Traders need a strong contrarian streak to make volatility work for them. There is absolutely no point in going long volatility when it is already high, as exposure will be too expensive to be profitable. The time to invest in volatility is when the markets are calm and volatility is low, at precisely the time the need for such exposure is least obvious.
For those who are still interested in volatility but want a “light” option that simplifies the asset class and requires less understanding of the intricacies of the market, there are various products that are appropriate.
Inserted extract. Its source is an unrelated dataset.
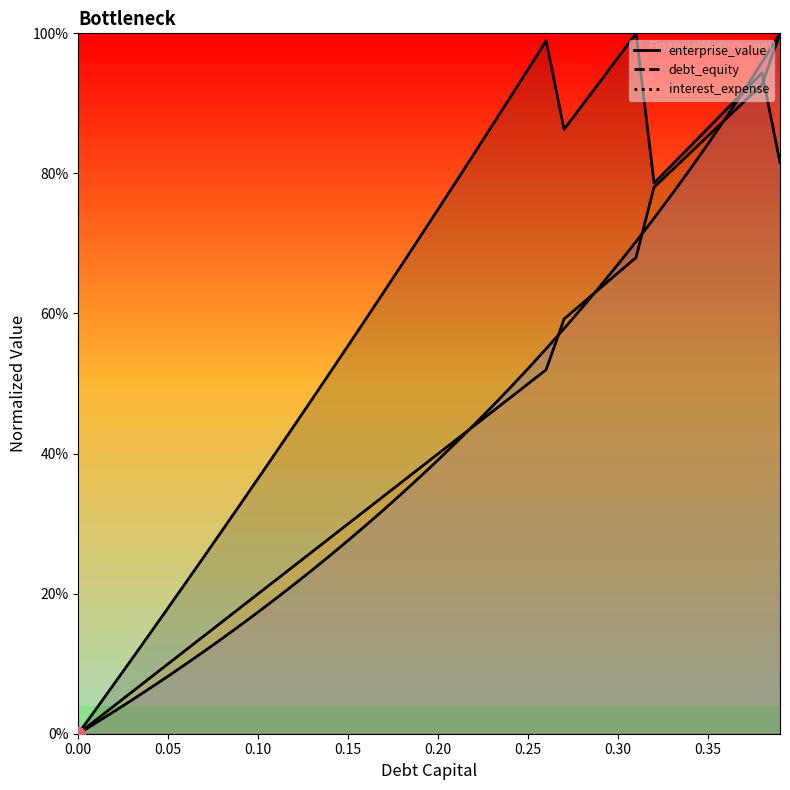

How many lines are shown in the chart?

3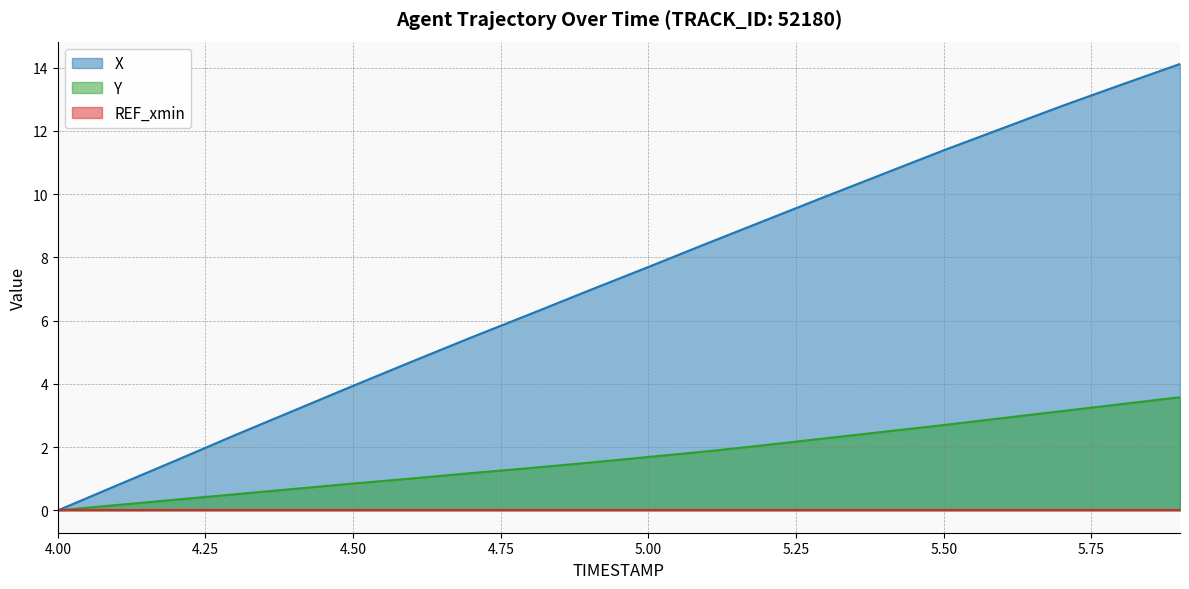

True or false: X and Y cross at least once.

False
These offer some exposure to volatility without having to take on the active trading of futures that constitutes volatility trading in its purist form.
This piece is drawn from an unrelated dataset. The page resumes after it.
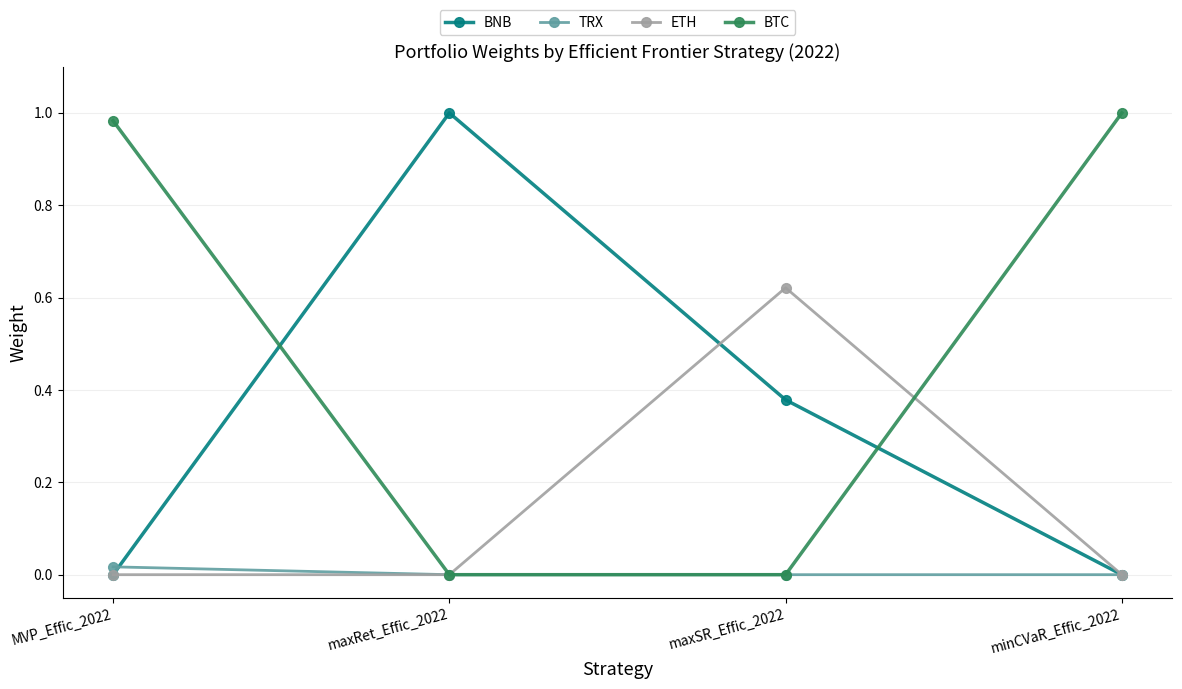

Which series changed the most between MVP_Effic_2022 and maxSR_Effic_2022?

BTC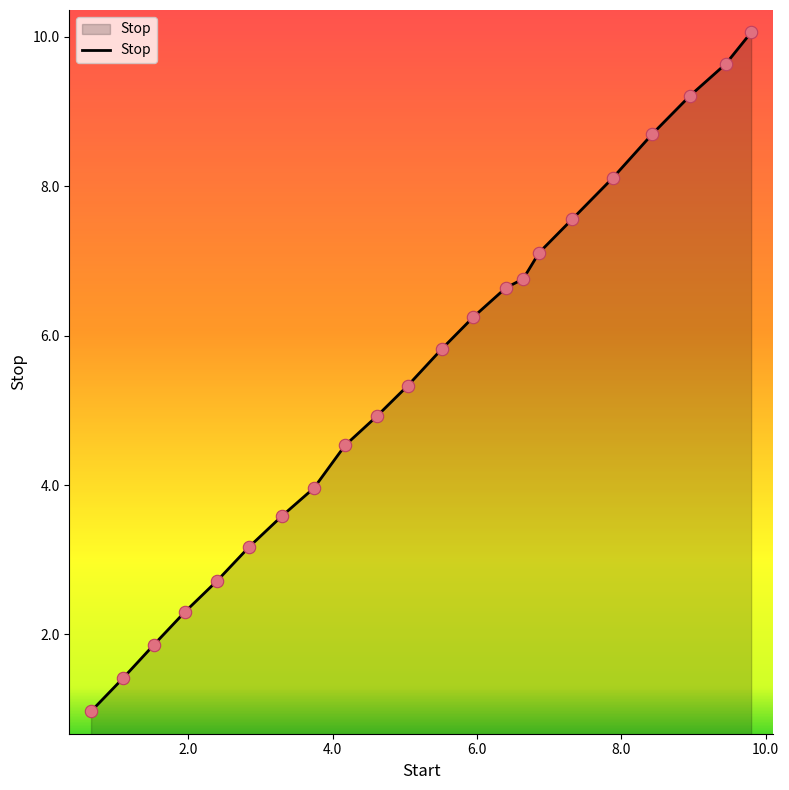

What is the difference between the maximum and minimum values?

9.1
Perhaps the simplest way to get exposure to volatility is via the plethora of exchange-traded funds (ETFs) based on the VIX, its European parallel VSTOXX or Germany-specific VDAX indexes. They offer all the usual advantages of the increasingly popular ETF market: liquidity; transparency; and simplicity.
A range of certificates are also available from investment banks or brokers that offer different types of exposure to different volatility indexes. These products are also best suited for those with less experience in the subtleties of the volatility market, or for those dealing with smaller portfolios.
For those looking for something a little spicier or more tailor-made, traders can buy put options or sell call options to hedge their portfolios in a way that suits their specific views on the market or the risks in their own portfolios.
Actively trading options requires a little more scale to be an attractive option because the trading costs can comprise a higher proportion of smaller portfolios. The strategy is becoming increasingly popular with fund managers, both of hedge funds and also some mutual funds — usually as a hedge but in some instances to speculate on increased volatility — though it is still unusual to see retail investors taking this route.
“The biggest barriers to entry to volatility as an asset class are knowledge and scale,” said one London-based hedge fund manager.
The boldest investors with large portfolios may have the confidence to trade futures, which eradicates the counterparty risk associated with the structured products route — a risk that is more likely to be of concern to traders taking the view that volatility will spike. But this route requires a detailed understanding of the many factors influencing the market, including dividend risk, interest rate risk and others: backwardation or contangocan mean that even traders who are right in their call about the direction that volatility is going can end up losing money if they are wrong on their call on duration.
“Its still a real niche, and although it is getting more popular with some fund managers, its inherent complexity means it is likely to remain so for a long time to come,” said Hendrik Klein, CEO at Da Vinci Invest, a Switzerland-based macro hedge fund manager. “It is too complicated for the masses.”